Et l’assassin moustachu, qu’est ce qu’il dit l’assassin moustachu ? » humpf humph » qu’il fait, bien en rythme, et en cadence sur son gigot. Il s’active fort le gros du bide, » humph humph », il y met du coeur et de l’ardeur. Mais non, le voilà qui s’impatiente, y’a des gens qui attendent, y’a des gens dans la queue ; la queue ?!
– « Je sais pas moi – qu’on se dit – …des câlins, de la tendresse – qu’on voudrait, avant la sentence, avant la feuille tranchante et affûté du garçon boucher en tablier blanc et bleu, avant le billot en bois et la masse à exploser les boites crânienne – On voudrait bien des câlins oui – qu’on insiste en interne – bon mais quoi ? «
– deux trois cents grammes de tripes en souvenirs, on finit par lâcher
– deux ou trois ? qu’il dit le gros du bide
– heu deux…qu’on confirme tremblant
– faut vous les emballez ?…
– heu comme vous voulez….
– c’est comme vous voulez vous
– y’ a qu’à faire comme ça !
– comme ça comment ? qu’il s’agace le moustachu
– comme ça avec du papier cadeau autour, qu’on ironise
– …?!….et avec ça ?
– ben c’est tout !
– c’est tout ? suspecte le gros du bide en insistant

A ce moment crucial de la partie on sent bien que ça suffit pas. On entend la connotation menaçante. Implicitement on se sent désigné pas rentable, petit joueur, mange-petit. On doit faire un effort, si on veut sortir vivant, on a l’esprit de conservation, on se lance :
– ben……une paire de Francfort !
– …y’a qu’à dire ! qu’il conclue le tueur fou aux mains sales
– Ben oui quoi ! – qu’on gamberge mortifié – c’est juste pour faire bon poids « . On sent bien sinon qu’on aurait dérangé pour rien. Pas dans son assiette peut être mais surtout pas dans la leur ce soir.

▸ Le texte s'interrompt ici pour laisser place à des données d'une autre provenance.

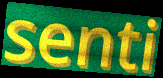
senti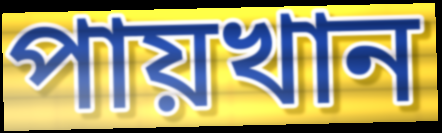
পায়খানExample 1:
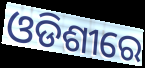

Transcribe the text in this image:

ଓଡିଶୀରେ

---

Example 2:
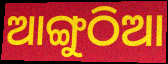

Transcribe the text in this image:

ଆଙ୍ଗୁଠିଆ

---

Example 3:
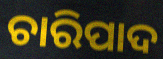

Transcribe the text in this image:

ଚାରିପାଦ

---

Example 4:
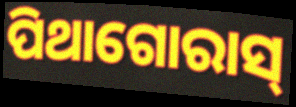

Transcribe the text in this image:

ପିଥାଗୋରାସ୍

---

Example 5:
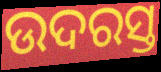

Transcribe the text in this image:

ଉଦରସ୍ତ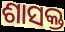
ଶାସକ୍ତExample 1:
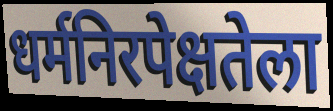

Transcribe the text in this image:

धर्मनिरपेक्षतेला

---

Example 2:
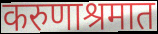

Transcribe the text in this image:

करुणाश्रमात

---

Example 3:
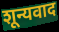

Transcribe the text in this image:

शून्यवाद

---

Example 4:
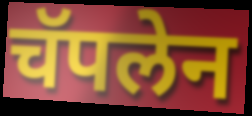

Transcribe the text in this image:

चॅपलेन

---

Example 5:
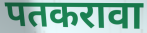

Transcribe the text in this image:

पतकरावा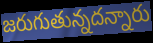
జరుగుతున్నదన్నారు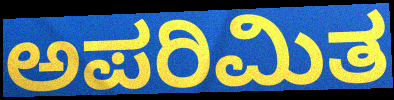
ಅಪರಿಮಿತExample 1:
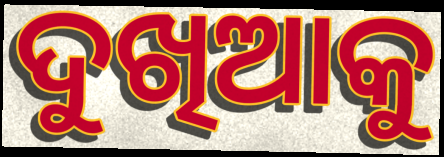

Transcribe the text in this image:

ଦୁଖିଆକୁ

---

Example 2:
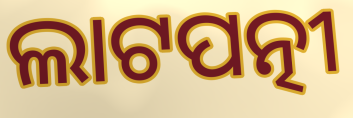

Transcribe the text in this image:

ଲାଟପତ୍ନୀ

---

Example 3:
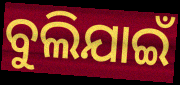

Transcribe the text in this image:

ବୁଲିଯାଇଁ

Manger, ingérer, ingurgiter, faire pénétrer des choses du dehors. On a pris très jeune l’habitude de résister aux plats de résistance. Y’a des choses qu’on avale pas, des choses qui passent pas. C’est pas facile de faire rentrer des choses dedans, alors qu’on à tant de choses à faire sortir déjà, qu’on songe. «
Des saucisses quelle horreur ! » On a un haut le coeur. On pense au hot dog à la sauvette, brûlant à l’extérieur pas décongelé à l’intérieur, dégueulasse !
Le petit monsieur stresse. Il ne voulait pas deux ou trois ou quatre ou cinq ou six ou sept cent grammes de tripes, il ne voulait pas une paire de Francfort. Il voulait bien à la rigueur qu’on se mange entre nous, qu’on s’entre-dévore à coups de sourires carnassiers. Le petit monsieur avait tout à coup la dent dure et carnivore et cannibale. Il voulait, pourquoi pas, qu’on se bouffe à mort les parties génitales, qu’on se vautre dans le comestible, la denrée alimentaire, qu’on se fasse sécher les boyaux au soleil, qu’on se sorte la tripaille à l’air, pour oublier que la vie n’est pas un jeu vidéo.
Parce qu’en attendant, faut s’occuper, qu’on pense, parce qu’en attendant faut qu’on s’aime et qu’on saigne, dans un concert atroce de glapissements sauvages, à coups de bittes dans le fond du fion.